[Double-header!] 52 Books in a Year: Weeks 9 & 10

bcDue to Memorial Day weekend, I am late on posting Week 9 (my apologies!). For Week 9, I read the novel Bel Canto by Ann Patchett.  The book is a beautiful blend of cultures.  The setting takes place somewhere in South America, and the two main characters of the book are Mr. Hosokawa and Roxanne Coss.  Mr. Hosokawa is a successful Japanese entrepreneur and lover of opera music.  In particular, he follows the talents of world renown soprano, Roxanne Coss.  Their two worlds collide at a birthday party held in Mr. Hosokawa’s honor.  During the birthday celebration, held at a Vice President’s home in South America, a group of armed terrorist make an entrance.  The aftermath of the invasion creates unexpected bonds between hostages and terrorists, and it unfolds cross-cultural friendships between people from different cultures.This book was the perfect read for a three-day getaway, and I definitely recommend it.

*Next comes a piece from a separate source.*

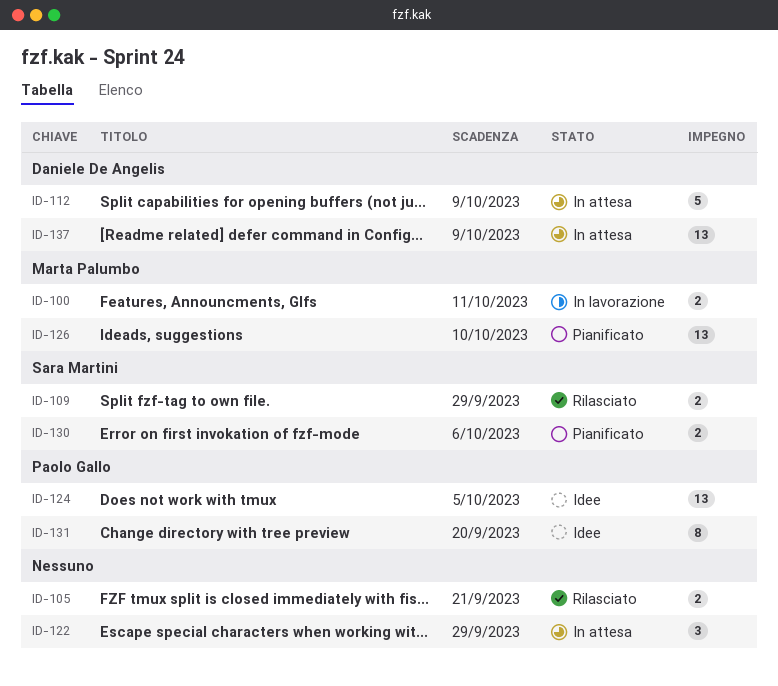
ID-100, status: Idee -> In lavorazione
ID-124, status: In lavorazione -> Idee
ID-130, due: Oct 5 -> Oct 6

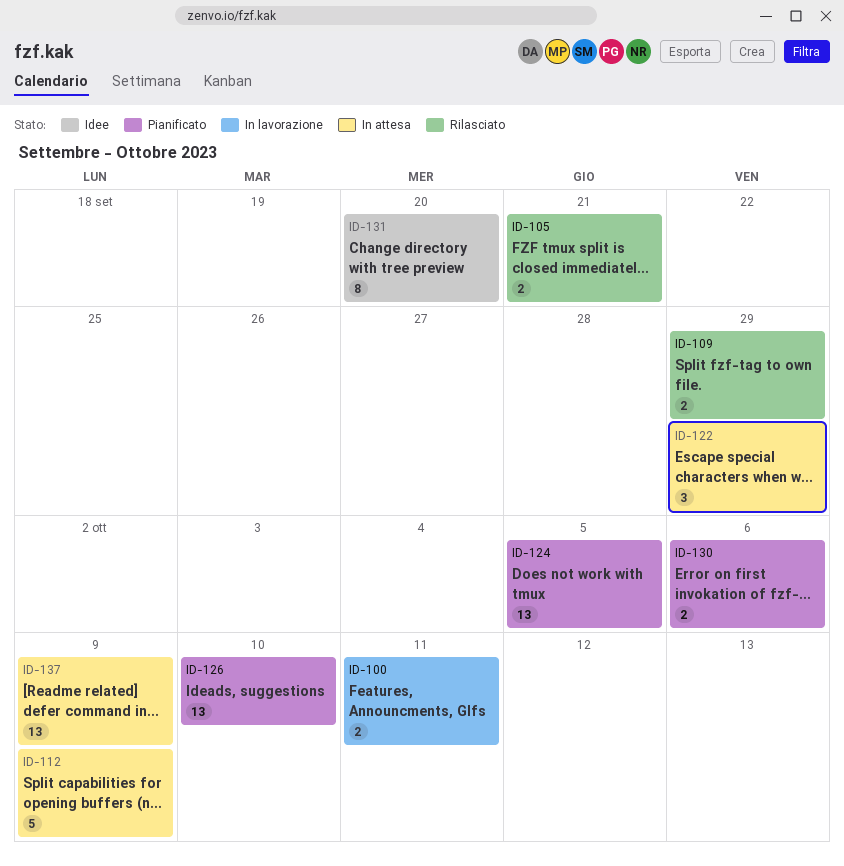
ID-124, status: Idee -> Pianificato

giltDuring Week 10 I read By Invitation Only by Alexis Maybank and Alexandra Wilkis Wilson, co-founders of the Gilt Groupe.  The book gives a storyline of how the Gilt Groupe went from hosting two to three sales per week to now hosting more than forty sales per day (including newly added sales for home, city, and travel).  Maybank and Wilkis Wilson boil down their success to two things: relationships and execution (which the book goes into with greater detail).  Maybank and Wilkis Wilson grew up together, and because of their existing relationship, they believe that helped them succeed as they launched their fashion/e-commerce site (especially while other fashion based e-commerce sites were also launching).  They write that “we believe that our relationship helped us execute better than our competitors.”  The book is insightful, and I read it in one day.  I foresee myself re-reading this book, and using it as a resource.

1 reply
  1. Peter Chee
    Peter Chee says:

    By Invitation Only definitely was a fun read for me. I liked reading the part where they describe the trust between the two cofounders:

    “…strong preexisting relationships between cofounders— coupled with a focus on relationships with customers, vendors, and employees— is a potent formula for both success and personal fulfillment.”

    They appeared to value the relationship more than any success from the company. They cheered for each other and would seek success and recognition for the other person. That sounds pretty special. That’s something that I think everyone wants in a company, yet, few really ever have. It’s just way different to work with someone who can’t just quit and walk away, disagreements happen but that’s just part of the process and goes with any real relationship. I’ve always tried to make it clear with people that relationships matter most, there’s going to be some disagreements along the way, but, if both sides can agree to disagree then you make it through it. It breaks when someone has to be right and someone has to be wrong.